If I can get to that level, with some degree of consistency, I’ll be happy. And I feel fairly confident I will be able to—it just may take awhile. A dream situation would be to skate a 4’ mini ramp again.

                                                 STRETCHING / WARMING UP

My entire body, not just my ankle, needs to get in shape again. I have become really stiff. I need to stretch on a daily basis not just for ankle physical therapy, but to help with everything else, too. Before skating I now have to spend at least 5-8 min stretching out. This is not only to help get my ankle loose, but to help prevent strains, pulls, tears, etc. to other parts of my body. 


There is a metal plate and screw in my lower leg/ankle. Even slight taps to that area cause tremendous pain. The scar tissue/incision area is really sensitive, and when the plate gets hit…game over. And as any skateboarder knows, getting hit in the ankle with your board (even lightly) is a very, very, very common thing. So, I need to add some protection to that area. I got a kid’s soccer shin pad, which fits right over the area and protects it nicely.

I cannot fully “run out” of bails. This causes me to fall sometimes on occasions that I never would have fallen before. My ankle sometimes betrays me, and causes me to collapse in pain (e.g. during a failed “run out,” or if I bail and land on foot with too much force/at an angle, etc.).

Because my ankle is weak, slow, and stiff right now, I no longer have the same capacity to do “controlled falling” (to the extent I ever did before). We all know that “controlled falling” is an essential skill to skateboarding. Sometimes I go down in very awkward ways now.

Then there is the “mental game.” I will be 100% honest—a lot of skateboarding scares me right now. Fear of reinjury to my ankle. Fear of serious injury to some other part of my body because I can’t properly fall because of my ankle. Reinjury Anxiety is a REAL thing.

So, the obvious conclusion here is that for the near future I absolutely should be wearing knee/elbow pads anytime a “run out” might be required. Grinds, slides, transition, etc. Yet, I haven’t always done so. Somewhere in my head I hear this voice saying, “You don’t need pads to skate a curb or a 2’ tall quarter-pipe.” Truth is, right now I actually do. Maybe there is also some level of shame in there, too? I’m not sure what it is all about. I just know what logic tells me to do verses what I actually do. Sometimes there is a gap between those two.
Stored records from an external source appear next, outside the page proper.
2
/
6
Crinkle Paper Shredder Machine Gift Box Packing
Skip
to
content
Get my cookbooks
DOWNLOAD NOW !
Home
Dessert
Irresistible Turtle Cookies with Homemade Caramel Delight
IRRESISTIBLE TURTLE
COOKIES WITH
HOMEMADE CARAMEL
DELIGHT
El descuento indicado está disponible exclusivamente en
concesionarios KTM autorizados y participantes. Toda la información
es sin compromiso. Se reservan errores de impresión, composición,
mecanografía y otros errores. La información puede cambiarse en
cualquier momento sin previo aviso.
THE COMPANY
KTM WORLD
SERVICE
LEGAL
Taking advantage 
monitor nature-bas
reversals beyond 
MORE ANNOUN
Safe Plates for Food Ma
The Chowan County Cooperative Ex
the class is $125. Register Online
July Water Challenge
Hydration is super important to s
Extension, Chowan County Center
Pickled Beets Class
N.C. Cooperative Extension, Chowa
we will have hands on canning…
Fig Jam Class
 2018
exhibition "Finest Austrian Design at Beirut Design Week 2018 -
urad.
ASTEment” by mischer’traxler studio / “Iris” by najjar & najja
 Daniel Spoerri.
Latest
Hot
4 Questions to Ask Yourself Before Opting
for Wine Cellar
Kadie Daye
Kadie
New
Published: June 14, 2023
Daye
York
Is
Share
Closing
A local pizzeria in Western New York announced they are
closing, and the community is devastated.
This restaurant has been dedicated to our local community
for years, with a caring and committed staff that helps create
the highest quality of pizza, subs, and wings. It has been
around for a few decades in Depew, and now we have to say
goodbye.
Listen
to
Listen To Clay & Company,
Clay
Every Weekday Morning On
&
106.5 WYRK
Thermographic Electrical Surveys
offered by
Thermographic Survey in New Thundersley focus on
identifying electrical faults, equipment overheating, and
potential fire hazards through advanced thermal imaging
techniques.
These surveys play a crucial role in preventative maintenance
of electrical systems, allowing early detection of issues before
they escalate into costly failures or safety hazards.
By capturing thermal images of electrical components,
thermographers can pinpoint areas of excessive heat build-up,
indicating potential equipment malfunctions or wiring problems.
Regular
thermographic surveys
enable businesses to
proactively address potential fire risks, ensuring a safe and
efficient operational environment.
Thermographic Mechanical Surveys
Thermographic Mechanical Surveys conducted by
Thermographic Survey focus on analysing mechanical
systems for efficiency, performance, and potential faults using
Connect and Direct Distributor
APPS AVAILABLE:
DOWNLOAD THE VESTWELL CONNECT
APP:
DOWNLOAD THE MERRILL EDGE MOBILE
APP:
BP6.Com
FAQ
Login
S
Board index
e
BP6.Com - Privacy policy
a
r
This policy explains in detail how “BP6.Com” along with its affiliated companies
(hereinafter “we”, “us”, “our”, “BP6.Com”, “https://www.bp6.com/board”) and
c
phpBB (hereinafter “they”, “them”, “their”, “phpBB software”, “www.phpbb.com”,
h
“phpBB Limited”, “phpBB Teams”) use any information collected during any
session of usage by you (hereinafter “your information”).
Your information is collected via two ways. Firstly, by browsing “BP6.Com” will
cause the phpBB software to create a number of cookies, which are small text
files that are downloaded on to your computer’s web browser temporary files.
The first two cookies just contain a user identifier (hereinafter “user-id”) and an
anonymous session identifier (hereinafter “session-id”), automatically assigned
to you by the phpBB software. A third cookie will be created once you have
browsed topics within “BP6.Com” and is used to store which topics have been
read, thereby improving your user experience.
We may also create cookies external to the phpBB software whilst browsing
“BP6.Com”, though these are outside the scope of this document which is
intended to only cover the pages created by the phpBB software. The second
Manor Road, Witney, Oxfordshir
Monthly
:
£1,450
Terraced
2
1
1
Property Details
I’m working on that. 

Thursday, March 19, 2020

A Quck Recovery Update

It’s been awhile since I updated about recovery, skating, hockey, etc. With the world gripped by Corona Virus, looks like I’ve got some time on my hands.

On December 20th, 2019 I had another surgery. Some hardware was removed from my ankle, and they scrapped out some internal scar tissue. Hopes were this would make my ankle more flexible and functional. Up to this point, things were not progressing as fast as anyone would have hoped. I was cleared to skate again (within reason) on Feb 19th, 2020. Orthopedic surgeon made a very poignant comment. “You no longer have any restrictions, but you will certainly have limitations. What those are, and how you manage them, is up to you to find out.” That is actually good life advice.

My ankle is still fucked-up. Maybe better than before the second surgery, but nowhere near what it was before the break. It will probably never be 100% again. The question remains just how much I will get back, and how long that will take. I am skateboarding again (very low impact, and no tranny over 2’ high). I am back on the hockey (in-line) skates, but haven’t been back on the ice yet. For short distances, I can “run” (light jog) in a very fucked-up way. In the near future I will make another post which is specifically about what I can/cannot do with skateboarding at this point.

First, I still have a lot of “reinjury anxiety.” It’s a real thing. That will take quite some time to go away (if it ever fully does). Second,  I am very happy to be skating again, even at limited capacity.